__The problem__.
Your answer should be a single number: the count of lines in the records below containing the word "useByteString".
Input records below:
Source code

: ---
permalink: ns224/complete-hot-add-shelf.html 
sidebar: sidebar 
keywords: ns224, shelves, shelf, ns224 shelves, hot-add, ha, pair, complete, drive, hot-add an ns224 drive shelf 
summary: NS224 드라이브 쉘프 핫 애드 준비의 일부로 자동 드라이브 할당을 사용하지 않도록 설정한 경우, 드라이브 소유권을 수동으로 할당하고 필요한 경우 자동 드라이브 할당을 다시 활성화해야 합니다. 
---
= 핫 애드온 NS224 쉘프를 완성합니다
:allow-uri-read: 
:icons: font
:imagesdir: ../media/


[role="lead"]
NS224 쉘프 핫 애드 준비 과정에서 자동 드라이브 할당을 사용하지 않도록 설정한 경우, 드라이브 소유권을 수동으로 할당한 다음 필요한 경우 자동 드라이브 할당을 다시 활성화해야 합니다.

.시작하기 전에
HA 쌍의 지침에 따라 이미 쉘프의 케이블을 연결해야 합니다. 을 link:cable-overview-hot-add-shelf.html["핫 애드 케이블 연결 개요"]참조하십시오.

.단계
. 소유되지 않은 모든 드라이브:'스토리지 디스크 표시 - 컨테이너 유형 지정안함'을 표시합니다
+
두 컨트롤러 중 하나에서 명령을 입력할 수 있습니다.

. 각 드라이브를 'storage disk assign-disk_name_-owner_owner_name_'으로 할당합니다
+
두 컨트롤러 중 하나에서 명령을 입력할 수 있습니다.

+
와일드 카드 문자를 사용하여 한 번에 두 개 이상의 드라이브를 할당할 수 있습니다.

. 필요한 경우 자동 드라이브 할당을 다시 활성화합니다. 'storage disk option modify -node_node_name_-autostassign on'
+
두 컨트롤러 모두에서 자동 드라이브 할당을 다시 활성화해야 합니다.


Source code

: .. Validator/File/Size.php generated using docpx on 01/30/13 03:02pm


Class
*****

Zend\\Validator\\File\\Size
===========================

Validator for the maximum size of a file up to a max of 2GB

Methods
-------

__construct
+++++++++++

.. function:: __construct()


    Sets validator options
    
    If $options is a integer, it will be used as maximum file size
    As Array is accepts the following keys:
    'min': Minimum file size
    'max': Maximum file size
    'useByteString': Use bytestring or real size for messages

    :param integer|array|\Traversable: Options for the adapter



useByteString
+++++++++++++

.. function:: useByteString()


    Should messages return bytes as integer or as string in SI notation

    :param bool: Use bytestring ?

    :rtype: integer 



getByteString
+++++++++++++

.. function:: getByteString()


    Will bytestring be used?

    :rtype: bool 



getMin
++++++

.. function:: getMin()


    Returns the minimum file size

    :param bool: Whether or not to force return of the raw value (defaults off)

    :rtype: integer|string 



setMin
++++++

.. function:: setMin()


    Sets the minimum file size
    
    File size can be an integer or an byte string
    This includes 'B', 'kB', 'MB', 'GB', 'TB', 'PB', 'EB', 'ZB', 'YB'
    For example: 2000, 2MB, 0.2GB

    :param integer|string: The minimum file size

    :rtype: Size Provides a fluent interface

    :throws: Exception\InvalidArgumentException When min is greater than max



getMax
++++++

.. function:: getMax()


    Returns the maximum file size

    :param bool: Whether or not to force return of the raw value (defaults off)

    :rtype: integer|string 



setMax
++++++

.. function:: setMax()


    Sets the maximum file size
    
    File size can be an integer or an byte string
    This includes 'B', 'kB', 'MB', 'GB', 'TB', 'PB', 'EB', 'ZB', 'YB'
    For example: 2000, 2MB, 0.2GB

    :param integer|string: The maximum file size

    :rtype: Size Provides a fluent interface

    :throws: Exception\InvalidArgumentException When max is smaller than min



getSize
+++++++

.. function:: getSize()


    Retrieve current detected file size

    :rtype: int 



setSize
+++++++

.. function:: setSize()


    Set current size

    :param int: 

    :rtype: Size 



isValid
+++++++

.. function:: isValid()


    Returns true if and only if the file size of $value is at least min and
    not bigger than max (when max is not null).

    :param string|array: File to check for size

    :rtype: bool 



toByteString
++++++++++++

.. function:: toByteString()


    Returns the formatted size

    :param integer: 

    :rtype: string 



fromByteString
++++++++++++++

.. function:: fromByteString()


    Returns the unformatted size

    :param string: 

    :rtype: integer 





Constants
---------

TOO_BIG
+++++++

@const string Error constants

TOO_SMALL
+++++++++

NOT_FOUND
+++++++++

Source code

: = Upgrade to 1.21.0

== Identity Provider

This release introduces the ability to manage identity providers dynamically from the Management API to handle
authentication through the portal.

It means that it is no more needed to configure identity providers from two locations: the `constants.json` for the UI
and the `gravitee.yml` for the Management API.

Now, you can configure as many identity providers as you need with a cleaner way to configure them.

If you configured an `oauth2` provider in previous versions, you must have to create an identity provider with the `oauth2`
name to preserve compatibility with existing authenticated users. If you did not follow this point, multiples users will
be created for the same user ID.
End of Input records.
__Completed exercise__.
3